Closed to Some Traditions
Ultimately, the future of open-sourcing certain high-frequency trading software may benefit from revisiting the distant past. In The Doctor and Student, Christopher St. Germain once wrote that “the law whereby all things were in common, was never of the law of reason, but only in the time of extreme necessity.” He further noted that “the law of property is not the law of reason, but the law of custom.” In terms of OSS, if such financial tools were held in common, costly mistakes could be avoided, but even if such ownership had never been a custom in certain domains, certainly, the current hype around AI attests to an “extreme necessity,” lest someone at Citadel recklessly bootstrap an AI-enabled API to proprietary code.
To that end, in 2010, regulators discovered that HFTs were largely to blame for the flash crash when markets lost $1T in value in 36 minutes.
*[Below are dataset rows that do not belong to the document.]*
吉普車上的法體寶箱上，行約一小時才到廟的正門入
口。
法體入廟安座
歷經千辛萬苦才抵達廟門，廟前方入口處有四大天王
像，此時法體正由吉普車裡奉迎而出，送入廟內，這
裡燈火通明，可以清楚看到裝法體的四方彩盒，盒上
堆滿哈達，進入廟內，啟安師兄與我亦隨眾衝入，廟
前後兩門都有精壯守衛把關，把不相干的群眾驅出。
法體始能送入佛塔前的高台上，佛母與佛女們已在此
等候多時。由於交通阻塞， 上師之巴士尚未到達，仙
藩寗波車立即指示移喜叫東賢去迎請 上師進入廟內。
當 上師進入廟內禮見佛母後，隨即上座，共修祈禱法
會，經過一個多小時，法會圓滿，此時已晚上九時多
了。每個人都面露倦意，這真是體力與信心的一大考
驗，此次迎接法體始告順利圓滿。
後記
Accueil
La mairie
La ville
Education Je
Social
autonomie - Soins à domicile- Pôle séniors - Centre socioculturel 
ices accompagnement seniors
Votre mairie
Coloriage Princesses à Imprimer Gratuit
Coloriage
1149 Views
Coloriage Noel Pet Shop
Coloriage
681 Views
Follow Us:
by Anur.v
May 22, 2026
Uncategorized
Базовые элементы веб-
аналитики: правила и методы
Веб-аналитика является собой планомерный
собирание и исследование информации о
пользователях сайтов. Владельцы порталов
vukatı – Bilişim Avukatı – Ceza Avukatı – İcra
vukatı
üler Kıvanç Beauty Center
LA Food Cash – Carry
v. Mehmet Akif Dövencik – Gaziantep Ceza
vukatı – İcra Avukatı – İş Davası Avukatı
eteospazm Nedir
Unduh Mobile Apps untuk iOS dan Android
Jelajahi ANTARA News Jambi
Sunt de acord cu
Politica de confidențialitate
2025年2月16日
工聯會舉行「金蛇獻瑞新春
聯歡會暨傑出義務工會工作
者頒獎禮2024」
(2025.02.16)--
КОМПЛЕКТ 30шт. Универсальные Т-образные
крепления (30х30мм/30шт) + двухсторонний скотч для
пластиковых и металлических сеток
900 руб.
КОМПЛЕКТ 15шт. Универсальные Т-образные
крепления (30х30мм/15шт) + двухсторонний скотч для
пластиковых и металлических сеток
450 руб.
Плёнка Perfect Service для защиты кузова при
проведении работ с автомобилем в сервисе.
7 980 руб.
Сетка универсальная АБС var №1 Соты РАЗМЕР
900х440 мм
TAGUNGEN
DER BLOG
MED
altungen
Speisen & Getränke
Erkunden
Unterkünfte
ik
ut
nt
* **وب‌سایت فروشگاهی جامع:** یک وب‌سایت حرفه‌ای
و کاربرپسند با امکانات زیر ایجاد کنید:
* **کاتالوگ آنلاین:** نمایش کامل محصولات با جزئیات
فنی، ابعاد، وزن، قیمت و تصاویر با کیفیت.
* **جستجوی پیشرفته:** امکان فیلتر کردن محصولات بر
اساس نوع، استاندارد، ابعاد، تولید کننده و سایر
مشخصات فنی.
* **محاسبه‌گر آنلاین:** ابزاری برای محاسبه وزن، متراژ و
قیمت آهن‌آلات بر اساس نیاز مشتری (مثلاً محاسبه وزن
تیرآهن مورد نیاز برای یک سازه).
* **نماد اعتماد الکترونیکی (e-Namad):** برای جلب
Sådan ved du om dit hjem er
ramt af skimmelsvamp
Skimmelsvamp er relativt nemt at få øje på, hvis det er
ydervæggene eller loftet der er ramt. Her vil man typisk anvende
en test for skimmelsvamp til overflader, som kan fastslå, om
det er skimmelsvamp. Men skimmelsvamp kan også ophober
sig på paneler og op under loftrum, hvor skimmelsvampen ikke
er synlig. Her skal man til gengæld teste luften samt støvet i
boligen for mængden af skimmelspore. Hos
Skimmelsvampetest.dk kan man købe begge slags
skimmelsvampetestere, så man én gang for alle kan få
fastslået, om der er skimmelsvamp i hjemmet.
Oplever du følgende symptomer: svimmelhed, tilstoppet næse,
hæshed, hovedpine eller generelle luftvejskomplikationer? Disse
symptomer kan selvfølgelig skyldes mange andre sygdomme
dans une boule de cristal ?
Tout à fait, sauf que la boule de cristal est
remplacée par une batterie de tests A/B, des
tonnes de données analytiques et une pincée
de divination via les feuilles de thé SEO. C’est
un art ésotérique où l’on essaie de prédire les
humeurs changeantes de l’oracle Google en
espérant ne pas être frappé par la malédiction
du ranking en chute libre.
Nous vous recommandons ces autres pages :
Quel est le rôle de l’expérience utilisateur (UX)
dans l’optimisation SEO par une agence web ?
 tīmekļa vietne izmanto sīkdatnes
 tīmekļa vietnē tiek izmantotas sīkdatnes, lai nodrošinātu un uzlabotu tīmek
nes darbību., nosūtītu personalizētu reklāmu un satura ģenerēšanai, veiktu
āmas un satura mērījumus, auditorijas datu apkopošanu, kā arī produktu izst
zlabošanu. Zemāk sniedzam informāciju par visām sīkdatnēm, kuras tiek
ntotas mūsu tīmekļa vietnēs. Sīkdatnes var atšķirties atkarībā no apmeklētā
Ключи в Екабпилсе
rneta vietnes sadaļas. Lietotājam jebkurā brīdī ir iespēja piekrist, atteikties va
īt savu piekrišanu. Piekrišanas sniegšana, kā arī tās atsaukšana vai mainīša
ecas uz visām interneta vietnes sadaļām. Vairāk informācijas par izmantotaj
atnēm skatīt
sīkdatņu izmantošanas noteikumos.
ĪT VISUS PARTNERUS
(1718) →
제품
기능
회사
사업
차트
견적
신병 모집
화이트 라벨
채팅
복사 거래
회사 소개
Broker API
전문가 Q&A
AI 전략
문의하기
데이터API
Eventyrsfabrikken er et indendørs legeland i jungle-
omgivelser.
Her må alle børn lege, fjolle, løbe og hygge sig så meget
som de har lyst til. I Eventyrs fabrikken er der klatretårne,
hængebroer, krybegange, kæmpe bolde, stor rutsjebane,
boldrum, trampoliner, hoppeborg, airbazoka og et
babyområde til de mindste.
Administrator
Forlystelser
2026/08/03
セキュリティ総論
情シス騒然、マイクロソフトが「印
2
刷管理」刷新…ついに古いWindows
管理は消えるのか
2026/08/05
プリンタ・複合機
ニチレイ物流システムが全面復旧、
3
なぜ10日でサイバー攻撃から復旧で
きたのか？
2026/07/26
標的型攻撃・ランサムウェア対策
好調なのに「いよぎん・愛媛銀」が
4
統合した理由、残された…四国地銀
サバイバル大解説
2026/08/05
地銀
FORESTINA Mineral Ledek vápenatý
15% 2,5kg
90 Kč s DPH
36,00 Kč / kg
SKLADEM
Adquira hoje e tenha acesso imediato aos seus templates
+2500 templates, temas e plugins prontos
Relatedly, almost exactly one decade ago today, a major flash rally prompted an interagency report by the Treasury Department, which (while not outright naming any particular HFTs) ominously noted: “At times, self-trading may reflect unlawful conduct.”
Even before new technological developments, one wonders whether reason should have already dispatched with custom. But today, where there is still a use for knowledge in society, there is probably a grave need for smart money.